Given exercise: Print the part of the school garden text starting at "In January, Peterson" and ending at "for her students.", word for word.

Text shown:
In January, Peterson started taking physically disabled Fairview Elementary students into the on-site community garden to plant seeds, water flowers and yank weeds. The conditions, however, were far from ideal.
“Some of the kids in wheelchairs were really excited about being there, but it was just really challenging for them to get down to the ground,” Peterson explains. At Bullington Gardens in Hendersonville, however, she’d seen beds built high enough to accommodate wheelchair users; why couldn’t the same concept be applied here?
This summer, volunteering alongside more than 20 Warren Wilson College students, Peterson and members of Fairview Elementary’s Garden Committee built the Ability Garden in a day.
Judith Naisang, one of the school's five intensive-intervention teachers, loves seeing what garden time can do for her students.
“They enjoy digging in the dirt, exploring, showering everybody (because they get to water the plants),” she says. “They really like the aspect of 'The dirt's here, and the shovel's there, and here I can pull things up.' It's just a very positive experience.”
And with a series of fundraisers planned, Reed says she hopes to see those positive experiences extended to the playground within the next couple of years.
“We're really trying to get this vision down on paper,” she says, adding that the group hopes a joint-use agreement will enable the community at large to take advantage of the new facility as well.
In the meantime, Palmeri is inspired by the memory of watching her own two children “enjoy the same space to socialize, to laugh together, to chase each other to a piece of equipment and climb together. They just did every single thing together on that playground.”

Data extract:

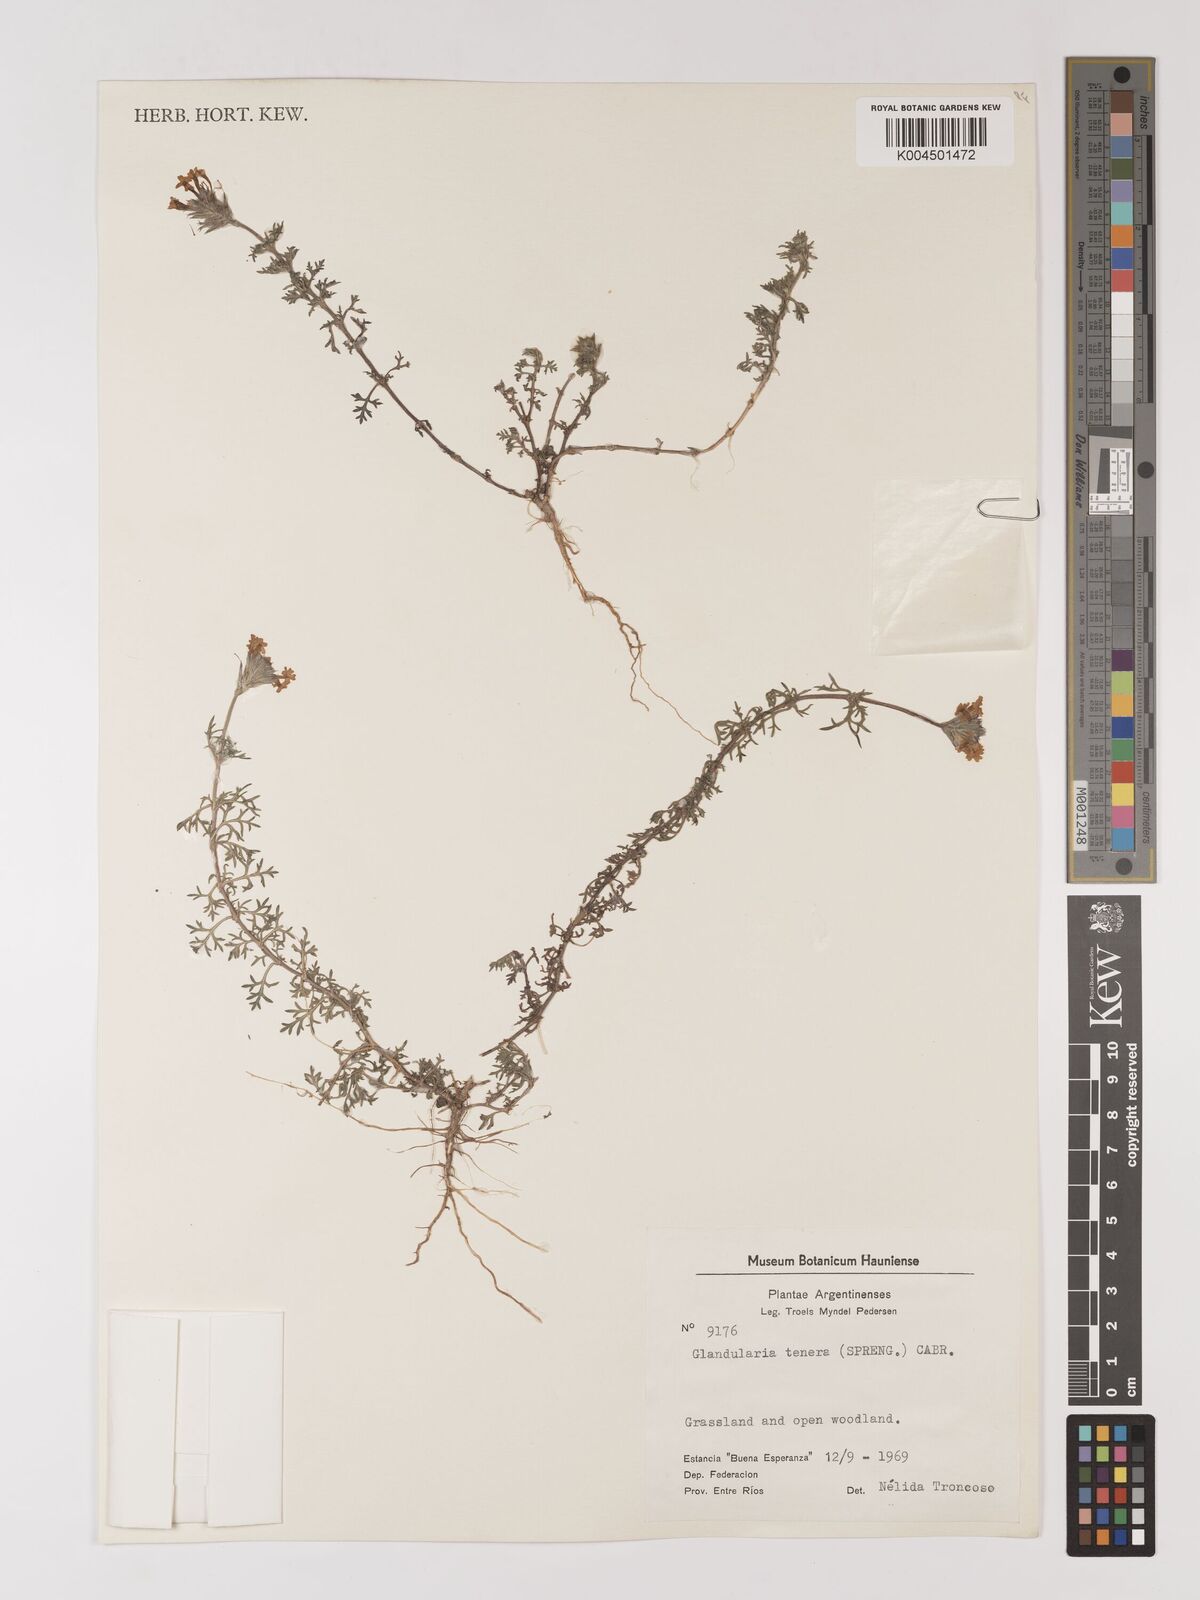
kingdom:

Exercise result:
In January, Peterson started taking physically disabled Fairview Elementary students into the on-site community garden to plant seeds, water flowers and yank weeds. The conditions, however, were far from ideal.
“Some of the kids in wheelchairs were really excited about being there, but it was just really challenging for them to get down to the ground,” Peterson explains. At Bullington Gardens in Hendersonville, however, she’d seen beds built high enough to accommodate wheelchair users; why couldn’t the same concept be applied here?
This summer, volunteering alongside more than 20 Warren Wilson College students, Peterson and members of Fairview Elementary’s Garden Committee built the Ability Garden in a day.
Judith Naisang, one of the school's five intensive-intervention teachers, loves seeing what garden time can do for her students.